During the 1990’s and later, situation reversed from a supplier driven market to a customer driven market, as several suppliers entered the fray and customers started imposing stringent expectations. In order to secure ongoing business it was evident that merely offering good quality products at the right price were insufficient. It was clear that the companies were compelled to start focusing on how their association would add value to their customers business and started developing their internal capabilities to do it. Realigning the company strategies by basing market as the constraint was the way out.

Now re-applying the TOC’s five focussing steps, with market as the constraint, exploiting the constraint (2nd step of the five focussing steps) would mean that the company need to improve its new customer conversation rates (hit rates) and gaining more business share from existing customers. When competition is intense and are at par (in terms of offering the right product, at the right quality, at the right price, etc) gaining more business would be feasible only when the company is able to fulfil a very important need of its customer base and that too if the company can stem this capability by streamlining its own operations (core capability). By developing the internal capability to supply on time, by targeting the customers who are desperately in need of it and through effectively marketing the reliability offer (to the relevant customer base) can fetch the company significant additional ongoing business in such markets. It is very important to note that, by subordinating (3rd step of the five focussing steps) to the market constraint, not only the company needs to undergo several paradigm shifts across many functional silo’s relative to the approach of merely managing internal constraints (where the paradigm shifts needed are mostly within operations), but also gain the ability to induce paradigm shifts into the customer’s ways of evaluating suppliers (shift from the cost consideration to value consideration).

Different markets may have different needs and therefore identifying the decisive need and the ways to effectively capitalise upon them may vary based on circumstances. When convincing offers are made that fulfils significant need of the customer, the probability to secure more customer orders are high.

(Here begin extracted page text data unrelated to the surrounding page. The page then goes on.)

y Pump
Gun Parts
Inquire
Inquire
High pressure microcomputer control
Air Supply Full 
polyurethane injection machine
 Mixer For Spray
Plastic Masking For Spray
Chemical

Management attention as the constraint

If we perceive organisations as a pyramid, top management sits right on top of this pyramid. Merely by listing the various tasks that the senior management needs to manage and oversee versus their available span of attention (capacity) would instantly qualify this to be an active constraint. The company’s performance is a direct derivative of where management is focussing upon and spending most of its energies. Management attention should be prudently put to use (exploitation) and focussed to process worthy while things that contributes to both stability and long term growth of the company. On the contrary, if we dissect the nature of tasks that consume the attention span of a typical management team, it would be hectically skewed towards managing the current operations (stability) rather than future growth. With TOC body of knowledge exponentially expanding in the recent decades, structured methods are now available to deal with management attention; being the most critical constraint, dealing with it automatically aligns the other forms (resource and market) of constraints. When the management realises where to put its focus and gains the knowhow of how to deal with market and resource constraints, sound business results are a sure shot outcome –stability and growth will get their due proportion of attention as well.